The Motherland! Kind of. Mom and I are a couple of generations removed but growing up with Swedish ancestry still made us want to visit. I'm even named after Mom's extremely Swedish Great Aunt Anna. After having the fermented fishy delicacy that is lutefisk at every Christmas dinner, we earned this trip.
Tourists definitely visit Sweden, but not in such overwhelming numbers like western and southern Europe. Despite this, Swedes are just as accustomed to English as the aforementioned regions, if not more so. Café workers spoke Swedish to each other and sometimes to me, but switched to English upon seeing my bewildered expression. And yes, there are A LOT of attractive people in Sweden. It’s actually annoying. I was constantly seeing guys who could be pro athletes or in boybands. But I knew that none of them would be coming home with me because Scandinavians are generally less willing to to strangers than Americans are. Also yes, the meatballs were perfect. They tasted just like my Grandma’s potato sausage!
Stockholm felt like a model society – almost too perfect. I wanted to ask, “Ok, what are y’all hiding? What’s getting brushed under the rugs here?” Hardly any trash or citizens struggling with homelessness. I knew going into this trip that Sweden is a welfare state, meaning there is a strong social safety net. Free healthcare and what not, but high taxes. Very much not socialist, but social democratic enough to make the U.S. center-left squirm a little. The Swedes’ ways of doing things have pros and cons, and reminded me that neither side of the pond has things figured out. The grass is always greener on the other side.
Governmental debates aside, Stockholm was as gorgeous as I envisioned it. Boats of all sizes line the major islands that make up this city and Strandvägen is the perfect place to see them. This street has quintessential European buildings, a wide pedestrian walkway along the water, and restaurants with piers so that you can sit right on the water. Mom and I hung out on one of these while the sun started to set. Core memory for sure.
Near Strandvägen is the Hallwyl Museum (Hallwylska Museet). This is the former home of Countess Wilhelmina, and could easily be a “Bridgerton” filming location. From wall tapestries to ornate furniture, the home brings you into the life of Sweden’s upper class in the early 1900s. It is a unique and perhaps under the radar piece of history in Stockholm well worth at least a quick stop.
Strandvägen gets you close to some of Stockholm’s biggest highlights. From the street, you can see the tall spire of the Nordic Museum (Nordiska Museet). The museum is smaller than it looks, which is surprising because it takes you through around 500 years of Nordic history. Its exhibits focus on the region’s ordinary inhabitants, displaying items of daily life century by century. Think home décor in the 1700s and teen parties in the 1950s, to name just a couple of examples. Through 1900s displays on how Swedes determined what the average person needs for a comfortable life (approached almost like science), you can see the emergence of Sweden’s modern systems.

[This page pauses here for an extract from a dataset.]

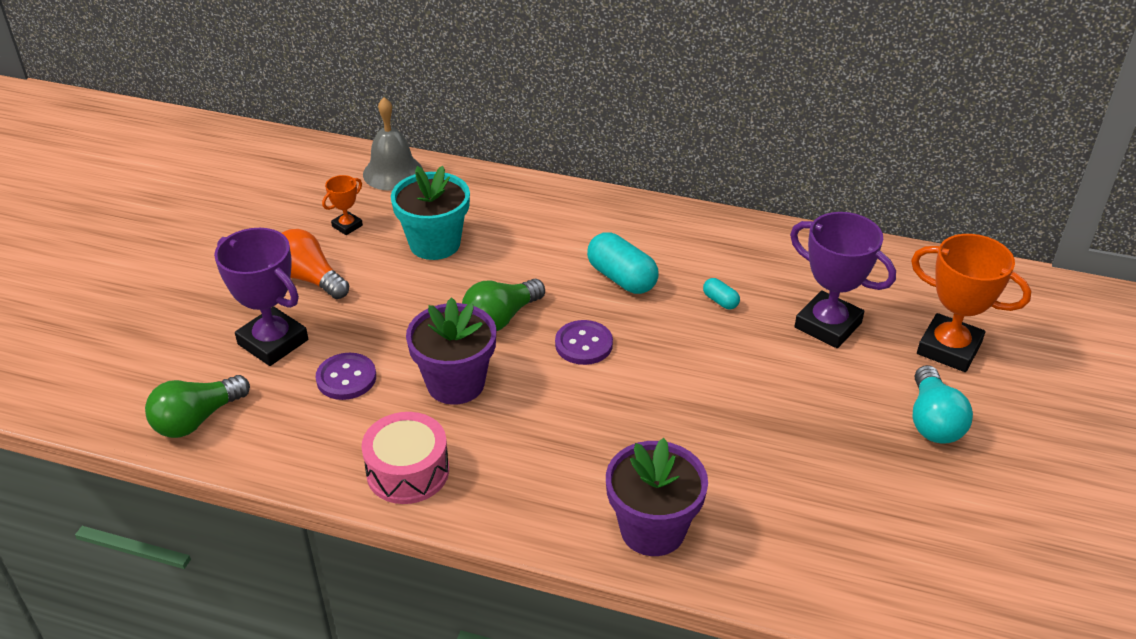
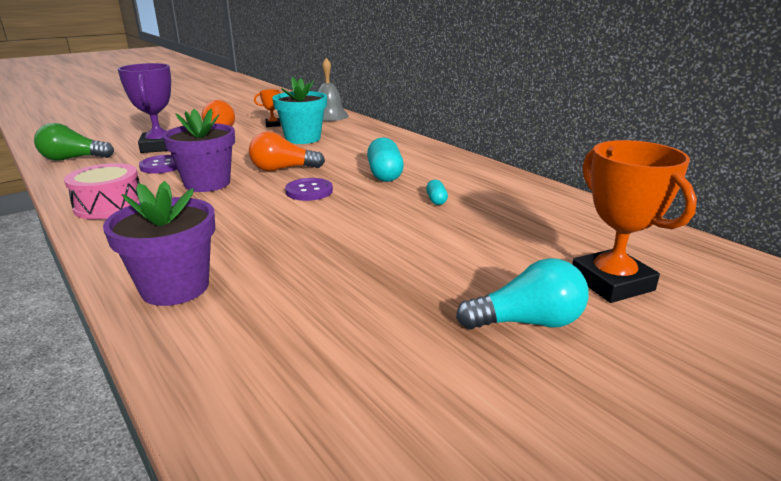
camera: 35 degrees right, 15 degrees down
green light bulb [462,279,545,331] -> orange light bulb [249,132,325,171]
purple trophy [790,212,896,348] -> none
turquoise light bulb [912,365,973,444] -> turquoise light bulb turned 135 degrees counterclockwise [456,258,589,330]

Sweden’s maritime culture and history is one of its most well-known attributes, especially because of the Vikings. Even 1,000 years after their plundering across the Atlantic (and reaching North America before Christopher Columbus), Viking imagery is still on our screens large and small. A short walk south from the Nordic Museum is the Viking Museum. This museum won’t tell you how to train your dragon or how to wield Thor’s hammer as well as Chris Hemsworth does, but it does cover Viking shipbuilding, war equipment, mythology, and more.
Find more of Sweden’s maritime glory at the Vasa Museum (Vasamuseet) across from the Nordic. This entire building is dedicated to the Vasa warship, which sank in the 1620s and was not pulled from the ocean floor until around 300 years later. It is in remarkable condition, thanks to careful preservation and a temperature-controlled environment (it’s chilly in there). I’m not even going to try to describe how big it is, but given that there are four floors that each get you up close to a different part of the ship, you get the gist. Other exhibits show what researchers were able to determine about the people involved with Vasa based on human remains found near the ship.
Parks with greenery fill the spaces between each of these museums, creating an urban and leisure balance that many other cities in Europe also accomplish. Adding to the leisure are some lovely restaurants and coffee shops with outdoor seating. At coffee shops in particular, you can learn the art of “fika.” Fika is a practically mandatory coffee and snack break in the daily life of a Swede. Compare a waterfront fika in central Stockholm to a Starbucks drive-thru line and get sad with me.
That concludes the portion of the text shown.